• _WHAT YOU ARE ASKED TO DO_: Render every line of the listing below as a JSON array of strings, one string per line, omitting any blank lines.

• _SUPPLIED ENTRIES_:
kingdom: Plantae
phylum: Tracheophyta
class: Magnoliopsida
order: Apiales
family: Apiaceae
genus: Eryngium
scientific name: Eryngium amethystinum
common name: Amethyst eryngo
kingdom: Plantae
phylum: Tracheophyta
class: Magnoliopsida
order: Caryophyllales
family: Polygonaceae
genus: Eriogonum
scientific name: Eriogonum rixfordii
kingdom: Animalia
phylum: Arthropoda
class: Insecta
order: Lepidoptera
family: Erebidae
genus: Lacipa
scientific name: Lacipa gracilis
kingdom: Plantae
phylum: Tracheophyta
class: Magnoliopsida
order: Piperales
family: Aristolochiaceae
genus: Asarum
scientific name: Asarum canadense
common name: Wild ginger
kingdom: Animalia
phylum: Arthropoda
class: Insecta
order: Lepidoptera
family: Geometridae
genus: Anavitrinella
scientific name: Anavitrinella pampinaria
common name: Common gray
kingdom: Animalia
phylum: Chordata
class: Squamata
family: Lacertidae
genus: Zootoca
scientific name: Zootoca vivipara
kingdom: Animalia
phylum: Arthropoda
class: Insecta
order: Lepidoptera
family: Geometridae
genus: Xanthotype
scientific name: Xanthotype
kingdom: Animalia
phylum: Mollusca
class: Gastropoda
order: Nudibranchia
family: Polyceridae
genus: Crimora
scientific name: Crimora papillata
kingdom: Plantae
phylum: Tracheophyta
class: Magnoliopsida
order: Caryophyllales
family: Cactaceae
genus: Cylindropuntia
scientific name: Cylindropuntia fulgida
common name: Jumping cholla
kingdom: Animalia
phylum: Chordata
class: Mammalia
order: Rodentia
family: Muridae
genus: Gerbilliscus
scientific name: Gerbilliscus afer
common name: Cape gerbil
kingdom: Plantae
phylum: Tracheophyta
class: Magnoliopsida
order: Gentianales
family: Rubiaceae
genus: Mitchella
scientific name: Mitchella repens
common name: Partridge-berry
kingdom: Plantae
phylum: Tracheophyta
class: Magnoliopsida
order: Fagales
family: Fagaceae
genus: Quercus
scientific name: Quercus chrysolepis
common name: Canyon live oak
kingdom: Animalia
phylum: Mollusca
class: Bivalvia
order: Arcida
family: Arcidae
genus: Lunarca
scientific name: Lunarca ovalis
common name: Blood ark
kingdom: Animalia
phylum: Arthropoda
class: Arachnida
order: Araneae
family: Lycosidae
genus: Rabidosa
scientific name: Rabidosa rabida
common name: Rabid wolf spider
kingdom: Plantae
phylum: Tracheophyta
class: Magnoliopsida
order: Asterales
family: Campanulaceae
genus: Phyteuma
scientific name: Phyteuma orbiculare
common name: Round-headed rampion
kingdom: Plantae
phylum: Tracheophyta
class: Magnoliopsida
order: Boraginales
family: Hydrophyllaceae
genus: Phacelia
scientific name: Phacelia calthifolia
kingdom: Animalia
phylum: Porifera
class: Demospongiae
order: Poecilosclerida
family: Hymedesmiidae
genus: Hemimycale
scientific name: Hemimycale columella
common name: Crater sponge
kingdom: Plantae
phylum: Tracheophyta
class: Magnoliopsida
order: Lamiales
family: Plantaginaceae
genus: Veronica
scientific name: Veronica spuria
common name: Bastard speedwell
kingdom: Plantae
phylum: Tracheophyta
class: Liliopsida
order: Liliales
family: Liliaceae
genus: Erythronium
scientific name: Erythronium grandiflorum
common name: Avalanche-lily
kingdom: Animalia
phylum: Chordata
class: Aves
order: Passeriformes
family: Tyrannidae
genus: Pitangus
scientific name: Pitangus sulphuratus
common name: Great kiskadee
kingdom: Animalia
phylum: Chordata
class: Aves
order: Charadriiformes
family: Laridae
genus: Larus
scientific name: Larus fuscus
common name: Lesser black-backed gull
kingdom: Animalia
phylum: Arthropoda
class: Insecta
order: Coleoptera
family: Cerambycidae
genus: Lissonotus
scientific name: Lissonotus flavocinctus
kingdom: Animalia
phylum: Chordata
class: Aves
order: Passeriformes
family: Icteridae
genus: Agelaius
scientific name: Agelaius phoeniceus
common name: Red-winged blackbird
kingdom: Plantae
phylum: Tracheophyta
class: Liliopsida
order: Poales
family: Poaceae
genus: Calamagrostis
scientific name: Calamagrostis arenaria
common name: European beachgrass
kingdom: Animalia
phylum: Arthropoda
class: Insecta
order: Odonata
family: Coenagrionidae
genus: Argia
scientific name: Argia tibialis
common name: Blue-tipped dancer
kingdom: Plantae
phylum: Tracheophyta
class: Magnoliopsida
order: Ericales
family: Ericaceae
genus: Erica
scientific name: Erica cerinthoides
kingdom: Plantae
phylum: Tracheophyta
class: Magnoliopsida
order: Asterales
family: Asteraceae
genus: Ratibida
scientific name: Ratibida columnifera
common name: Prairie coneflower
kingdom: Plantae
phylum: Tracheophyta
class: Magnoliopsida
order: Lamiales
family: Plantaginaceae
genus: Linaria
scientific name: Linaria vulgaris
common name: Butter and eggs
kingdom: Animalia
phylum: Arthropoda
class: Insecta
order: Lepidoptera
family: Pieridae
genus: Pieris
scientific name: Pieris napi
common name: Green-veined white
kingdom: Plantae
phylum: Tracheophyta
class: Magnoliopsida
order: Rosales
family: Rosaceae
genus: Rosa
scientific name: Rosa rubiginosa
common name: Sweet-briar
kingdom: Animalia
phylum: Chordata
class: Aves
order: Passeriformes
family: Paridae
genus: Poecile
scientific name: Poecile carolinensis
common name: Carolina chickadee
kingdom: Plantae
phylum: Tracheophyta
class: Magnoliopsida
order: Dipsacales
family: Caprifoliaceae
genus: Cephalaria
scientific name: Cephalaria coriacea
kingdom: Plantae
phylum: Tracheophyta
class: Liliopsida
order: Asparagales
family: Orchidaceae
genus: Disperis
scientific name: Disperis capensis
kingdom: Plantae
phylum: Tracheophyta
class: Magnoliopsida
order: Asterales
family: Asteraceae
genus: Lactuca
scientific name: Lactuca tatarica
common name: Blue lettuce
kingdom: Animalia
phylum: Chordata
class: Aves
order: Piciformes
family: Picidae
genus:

• _TASK OUTPUT_:
[
  "kingdom: Plantae",
  "phylum: Tracheophyta",
  "class: Magnoliopsida",
  "order: Apiales",
  "family: Apiaceae",
  "genus: Eryngium",
  "scientific name: Eryngium amethystinum",
  "common name: Amethyst eryngo",
  "kingdom: Plantae",
  "phylum: Tracheophyta",
  "class: Magnoliopsida",
  "order: Caryophyllales",
  "family: Polygonaceae",
  "genus: Eriogonum",
  "scientific name: Eriogonum rixfordii",
  "kingdom: Animalia",
  "phylum: Arthropoda",
  "class: Insecta",
  "order: Lepidoptera",
  "family: Erebidae",
  "genus: Lacipa",
  "scientific name: Lacipa gracilis",
  "kingdom: Plantae",
  "phylum: Tracheophyta",
  "class: Magnoliopsida",
  "order: Piperales",
  "family: Aristolochiaceae",
  "genus: Asarum",
  "scientific name: Asarum canadense",
  "common name: Wild ginger",
  "kingdom: Animalia",
  "phylum: Arthropoda",
  "class: Insecta",
  "order: Lepidoptera",
  "family: Geometridae",
  "genus: Anavitrinella",
  "scientific name: Anavitrinella pampinaria",
  "common name: Common gray",
  "kingdom: Animalia",
  "phylum: Chordata",
  "class: Squamata",
  "family: Lacertidae",
  "genus: Zootoca",
  "scientific name: Zootoca vivipara",
  "kingdom: Animalia",
  "phylum: Arthropoda",
  "class: Insecta",
  "order: Lepidoptera",
  "family: Geometridae",
  "genus: Xanthotype",
  "scientific name: Xanthotype",
  "kingdom: Animalia",
  "phylum: Mollusca",
  "class: Gastropoda",
  "order: Nudibranchia",
  "family: Polyceridae",
  "genus: Crimora",
  "scientific name: Crimora papillata",
  "kingdom: Plantae",
  "phylum: Tracheophyta",
  "class: Magnoliopsida",
  "order: Caryophyllales",
  "family: Cactaceae",
  "genus: Cylindropuntia",
  "scientific name: Cylindropuntia fulgida",
  "common name: Jumping cholla",
  "kingdom: Animalia",
  "phylum: Chordata",
  "class: Mammalia",
  "order: Rodentia",
  "family: Muridae",
  "genus: Gerbilliscus",
  "scientific name: Gerbilliscus afer",
  "common name: Cape gerbil",
  "kingdom: Plantae",
  "phylum: Tracheophyta",
  "class: Magnoliopsida",
  "order: Gentianales",
  "family: Rubiaceae",
  "genus: Mitchella",
  "scientific name: Mitchella repens",
  "common name: Partridge-berry",
  "kingdom: Plantae",
  "phylum: Tracheophyta",
  "class: Magnoliopsida",
  "order: Fagales",
  "family: Fagaceae",
  "genus: Quercus",
  "scientific name: Quercus chrysolepis",
  "common name: Canyon live oak",
  "kingdom: Animalia",
  "phylum: Mollusca",
  "class: Bivalvia",
  "order: Arcida",
  "family: Arcidae",
  "genus: Lunarca",
  "scientific name: Lunarca ovalis",
  "common name: Blood ark",
  "kingdom: Animalia",
  "phylum: Arthropoda",
  "class: Arachnida",
  "order: Araneae",
  "family: Lycosidae",
  "genus: Rabidosa",
  "scientific name: Rabidosa rabida",
  "common name: Rabid wolf spider",
  "kingdom: Plantae",
  "phylum: Tracheophyta",
  "class: Magnoliopsida",
  "order: Asterales",
  "family: Campanulaceae",
  "genus: Phyteuma",
  "scientific name: Phyteuma orbiculare",
  "common name: Round-headed rampion",
  "kingdom: Plantae",
  "phylum: Tracheophyta",
  "class: Magnoliopsida",
  "order: Boraginales",
  "family: Hydrophyllaceae",
  "genus: Phacelia",
  "scientific name: Phacelia calthifolia",
  "kingdom: Animalia",
  "phylum: Porifera",
  "class: Demospongiae",
  "order: Poecilosclerida",
  "family: Hymedesmiidae",
  "genus: Hemimycale",
  "scientific name: Hemimycale columella",
  "common name: Crater sponge",
  "kingdom: Plantae",
  "phylum: Tracheophyta",
  "class: Magnoliopsida",
  "order: Lamiales",
  "family: Plantaginaceae",
  "genus: Veronica",
  "scientific name: Veronica spuria",
  "common name: Bastard speedwell",
  "kingdom: Plantae",
  "phylum: Tracheophyta",
  "class: Liliopsida",
  "order: Liliales",
  "family: Liliaceae",
  "genus: Erythronium",
  "scientific name: Erythronium grandiflorum",
  "common name: Avalanche-lily",
  "kingdom: Animalia",
  "phylum: Chordata",
  "class: Aves",
  "order: Passeriformes",
  "family: Tyrannidae",
  "genus: Pitangus",
  "scientific name: Pitangus sulphuratus",
  "common name: Great kiskadee",
  "kingdom: Animalia",
  "phylum: Chordata",
  "class: Aves",
  "order: Charadriiformes",
  "family: Laridae",
  "genus: Larus",
  "scientific name: Larus fuscus",
  "common name: Lesser black-backed gull",
  "kingdom: Animalia",
  "phylum: Arthropoda",
  "class: Insecta",
  "order: Coleoptera",
  "family: Cerambycidae",
  "genus: Lissonotus",
  "scientific name: Lissonotus flavocinctus",
  "kingdom: Animalia",
  "phylum: Chordata",
  "class: Aves",
  "order: Passeriformes",
  "family: Icteridae",
  "genus: Agelaius",
  "scientific name: Agelaius phoeniceus",
  "common name: Red-winged blackbird",
  "kingdom: Plantae",
  "phylum: Tracheophyta",
  "class: Liliopsida",
  "order: Poales",
  "family: Poaceae",
  "genus: Calamagrostis",
  "scientific name: Calamagrostis arenaria",
  "common name: European beachgrass",
  "kingdom: Animalia",
  "phylum: Arthropoda",
  "class: Insecta",
  "order: Odonata",
  "family: Coenagrionidae",
  "genus: Argia",
  "scientific name: Argia tibialis",
  "common name: Blue-tipped dancer",
  "kingdom: Plantae",
  "phylum: Tracheophyta",
  "class: Magnoliopsida",
  "order: Ericales",
  "family: Ericaceae",
  "genus: Erica",
  "scientific name: Erica cerinthoides",
  "kingdom: Plantae",
  "phylum: Tracheophyta",
  "class: Magnoliopsida",
  "order: Asterales",
  "family: Asteraceae",
  "genus: Ratibida",
  "scientific name: Ratibida columnifera",
  "common name: Prairie coneflower",
  "kingdom: Plantae",
  "phylum: Tracheophyta",
  "class: Magnoliopsida",
  "order: Lamiales",
  "family: Plantaginaceae",
  "genus: Linaria",
  "scientific name: Linaria vulgaris",
  "common name: Butter and eggs",
  "kingdom: Animalia",
  "phylum: Arthropoda",
  "class: Insecta",
  "order: Lepidoptera",
  "family: Pieridae",
  "genus: Pieris",
  "scientific name: Pieris napi",
  "common name: Green-veined white",
  "kingdom: Plantae",
  "phylum: Tracheophyta",
  "class: Magnoliopsida",
  "order: Rosales",
  "family: Rosaceae",
  "genus: Rosa",
  "scientific name: Rosa rubiginosa",
  "common name: Sweet-briar",
  "kingdom: Animalia",
  "phylum: Chordata",
  "class: Aves",
  "order: Passeriformes",
  "family: Paridae",
  "genus: Poecile",
  "scientific name: Poecile carolinensis",
  "common name: Carolina chickadee",
  "kingdom: Plantae",
  "phylum: Tracheophyta",
  "class: Magnoliopsida",
  "order: Dipsacales",
  "family: Caprifoliaceae",
  "genus: Cephalaria",
  "scientific name: Cephalaria coriacea",
  "kingdom: Plantae",
  "phylum: Tracheophyta",
  "class: Liliopsida",
  "order: Asparagales",
  "family: Orchidaceae",
  "genus: Disperis",
  "scientific name: Disperis capensis",
  "kingdom: Plantae",
  "phylum: Tracheophyta",
  "class: Magnoliopsida",
  "order: Asterales",
  "family: Asteraceae",
  "genus: Lactuca",
  "scientific name: Lactuca tatarica",
  "common name: Blue lettuce",
  "kingdom: Animalia",
  "phylum: Chordata",
  "class: Aves",
  "order: Piciformes",
  "family: Picidae",
  "genus:"
]